Wenn zwei interessante Geschichten miteinander verwoben werden, kann nur eines entstehen: Ein packendes Buch!

J.R. Bechtle: Hotel van Gogh
Bildlegende: J.R. Bechtle: Hotel van Gogh

Vincent van Gogh? Ja, das ist der Maler mit den Sonnenblumen, der in den Niederlanden geboren wurde und in Frankreich jung gestorben ist, mit 37. Er hat sich umgebracht. Über die Gründe kann man rätseln. Neue Theorien wollen sogar wissen, dass er ermordet wurde. Sicher ist, dass van Gogh zu Tode betrübt war, weil sich seine Bilder nicht verkauft haben und er von seinem Bruder Theo finanziert werden musste. Gestorben ist er im kleinen Städtchen Auvers-sur-Oise.

Im Sterbezimmer von van Gogh findet man am Anfang des Buches den toten Arthur Heller, ein Mittfünfziger aus Deutschland. Er hat seine Unternehmerkarriere vor zehn Jahren aufgegeben, um in Paris seinen Traum zu leben und Schriftsteller zu werden. Das Ergebnis sind verschiedene Manuskripte, an einem zeigt sich ein renommierter Verlag ausserordentlich interessiert. Das alles ist in seinem Tagebuch nachzulesen, das nach seinem Tod gefunden wird. Es verrät ausserdem, dass Heller darüber nachdachte, über Johanna van Gogh zu schreiben, die Schwägerin von Vincent.

Sabine ist die Nichte von Arthur Heller, hat mit ihrem Onkel aber schon lange nichts mehr zu tun gehabt. Sein Tod kommt ihr quer - denn sie muss nach Frankreich fahren, um ihn zu identifizieren, dabei wäre sie lieber mit ihrem Freund nach Sylt. Doch es dauert nicht lange, bis ihr viele Sachen, die Heller's Tod betreffen, seltsam vorkommen. So macht sie sich auf, den ungeklärten Todesfall aufzulösen.

Der Autor J.R. Bechtle veröffentlicht diesen - seinen ersten - Roman mit 70. Sicher hat er lange an diesem Buch gearbeitet, das in verschiedenen Städten und auf unterschiedlichen Zeitebenen spielt. Das Personal ist gross, die Geschichte verstrickt, manchmal erdrückt die Dichte die Lebendigkeit der Figuren und das Lektorat ist nicht über alle Zweifel erhaben. Grundsätzlich ist das Buch aber ein Schmankerl, insbesondere dank der einfach strukturierten Sätze.

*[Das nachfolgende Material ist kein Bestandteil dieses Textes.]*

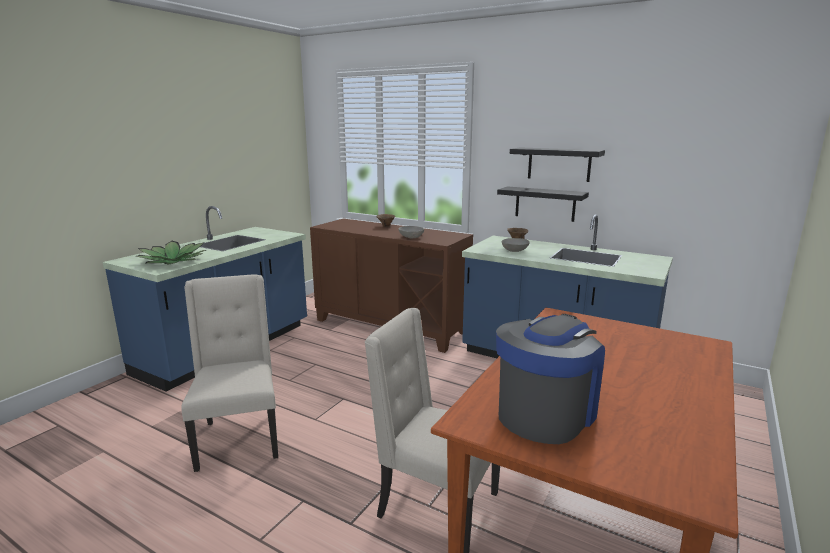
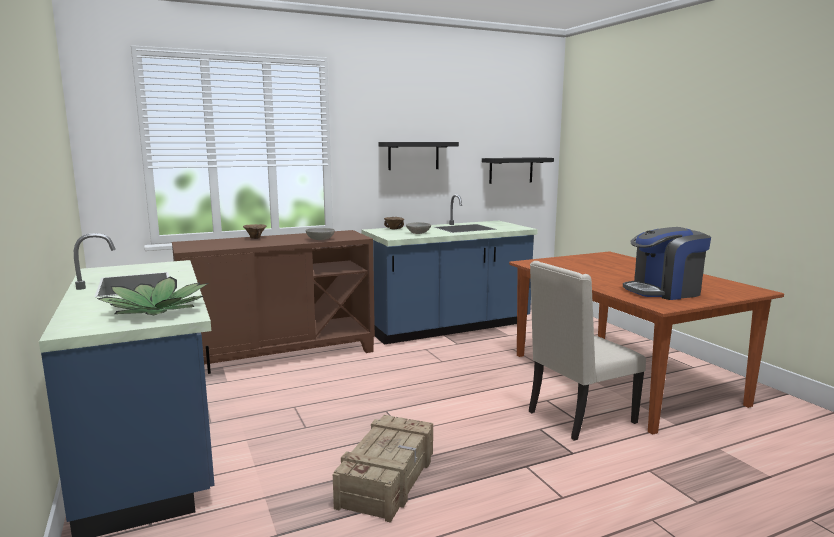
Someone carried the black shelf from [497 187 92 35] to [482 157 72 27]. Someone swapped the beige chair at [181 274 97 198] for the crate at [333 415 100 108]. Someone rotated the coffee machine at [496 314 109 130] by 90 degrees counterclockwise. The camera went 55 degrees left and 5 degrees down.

Leseprobe, Seite 37, Kapitel 3:

Sabine Bucher greift verschlafen zum Telefon auf dem Nachttisch. Dabei streift ihr Blick den Wecker, es ist kurz nach acht. Vergangene Nacht ist es spät geworden und heute, an ihrem ersten Urlaubstag, wollte sie erst einmal gründlich ausschlafen. Sie hat gleich ein ungutes Gefühl.
«Madame Bucher?»
Der Mann spricht Französisch. Büscher. Einer ihrer Mandanten hat wohl Probleme in Frankreich, denkt sie, während sie sich im Bett aufrichtet. Als ob man damit nicht bis zu einer christlicheren Zeit warten könnte! Als Anwältin ist man ja schliesslich auch noch Mensch.
«Hier ist die Polizei von Auvers-sur-Oise, Gendarm Crosnier. Ich hoffe, ich störe Sie nicht. Kennen Sie einen Arthur Heller?»
«Ja, das ist mein Onkel. Aber warum rufen Sie mich an?»
Sie hat den Kontakt zu ihm verloren, seit er vor zehn Jahren in eine Lebenskrise geriet und sein Unternehmen verkaufte, um Schriftsteller zu werden.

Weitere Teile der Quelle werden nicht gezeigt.